Switch to Grafana Cloud or Elastic Observability if you need data sovereignty, self-hosted deployment, or compliance with regulations that prohibit sending telemetry to third-party US-based SaaS platforms. Both platforms support on-premises, BYOC (bring your own cloud), and hybrid deployment models.
Switch to Observe if your team spends excessive time building and maintaining dashboards. Observe's context graph automates signal correlation, which is particularly valuable for smaller SRE teams that cannot dedicate resources to dashboard engineering.
Switch to Splunk if security monitoring and SIEM are your primary use cases alongside observability. Splunk's unified security and observability platform is strongest in regulated industries where compliance audit trails are mandatory.
Migration Considerations
The most critical factor in any Datadog migration is instrumentation portability. If your services use Datadog's proprietary dd-trace libraries and the Datadog Agent, you will need to re-instrument every service. We recommend adopting OpenTelemetry as an intermediate step: replace Datadog's proprietary agents with the OpenTelemetry Collector, which can export to any OTel-compatible backend. This decouples your instrumentation from your backend choice and prevents future lock-in.

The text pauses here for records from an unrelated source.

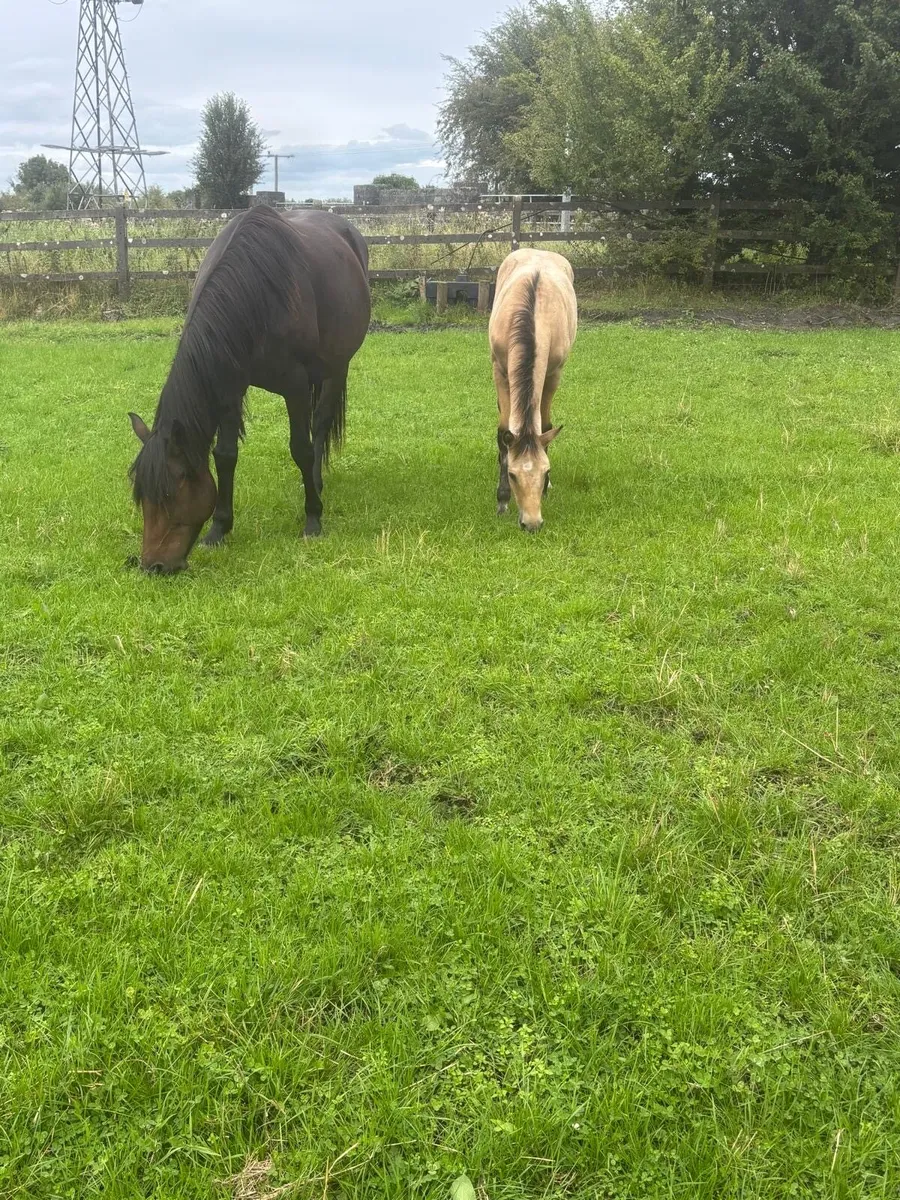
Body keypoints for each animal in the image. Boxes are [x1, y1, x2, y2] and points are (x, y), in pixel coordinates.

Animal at [128, 205, 370, 574]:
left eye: (171, 492)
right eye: (142, 496)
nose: (153, 566)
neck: (257, 294)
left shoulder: (295, 386)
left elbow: (301, 449)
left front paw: (313, 520)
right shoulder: (229, 386)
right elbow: (225, 456)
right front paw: (218, 529)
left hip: (335, 367)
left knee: (320, 426)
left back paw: (315, 484)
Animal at [489, 248, 577, 531]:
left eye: (545, 471)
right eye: (513, 475)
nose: (532, 523)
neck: (535, 318)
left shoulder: (553, 373)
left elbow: (546, 426)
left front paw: (547, 489)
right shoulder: (499, 370)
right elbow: (503, 432)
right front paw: (502, 500)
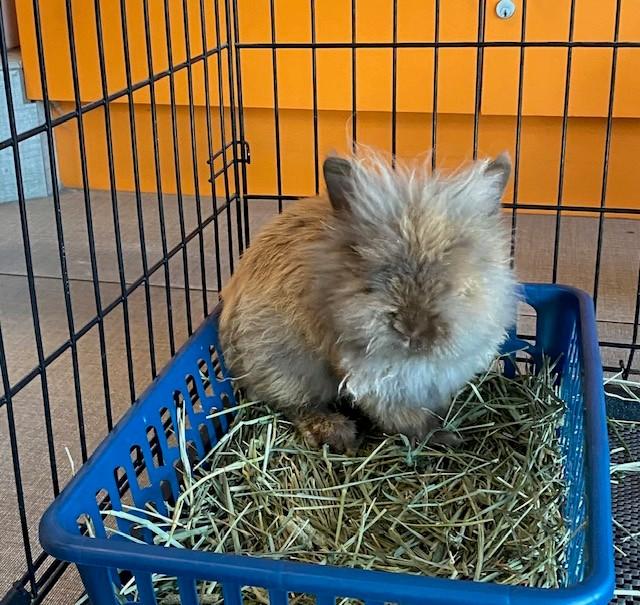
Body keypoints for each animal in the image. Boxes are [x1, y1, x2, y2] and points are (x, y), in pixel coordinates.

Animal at [219, 149, 517, 453]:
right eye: (372, 278)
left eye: (453, 274)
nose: (412, 329)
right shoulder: (377, 383)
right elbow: (406, 420)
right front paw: (444, 438)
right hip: (283, 366)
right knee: (295, 404)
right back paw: (339, 434)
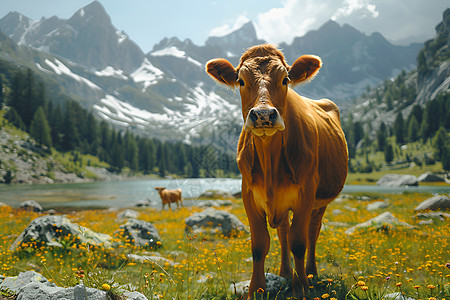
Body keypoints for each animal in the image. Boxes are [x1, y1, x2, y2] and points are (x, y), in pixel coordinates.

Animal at [206, 44, 350, 298]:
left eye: (285, 79)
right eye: (241, 81)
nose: (263, 115)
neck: (269, 159)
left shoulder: (307, 192)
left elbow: (299, 242)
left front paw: (302, 288)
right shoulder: (248, 193)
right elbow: (259, 244)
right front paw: (257, 289)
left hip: (321, 200)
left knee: (312, 231)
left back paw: (310, 274)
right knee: (283, 231)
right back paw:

Dashboard and alert migration is the second major effort. Datadog dashboards use a proprietary JSON format and query syntax that does not transfer to other platforms. Plan to rebuild dashboards from scratch, prioritizing the 10-15 most critical views first. Export your existing alert definitions and map them to equivalent constructs in the target platform before cutting over.
For log pipelines, redirect your log shippers (Fluentd, Fluent Bit, Vector) to the new backend's ingestion endpoint. Most alternatives accept standard syslog, HTTP, and OTLP protocols. Run both systems in parallel for 2-4 weeks to validate data completeness and alert accuracy before decommissioning Datadog.
Budget 8-12 weeks for a full migration from Datadog to any alternative for a mid-size deployment (50-200 services). Smaller teams with fewer than 20 services can typically complete the transition in 4-6 weeks. Account for the cost of running both platforms in parallel during the validation period.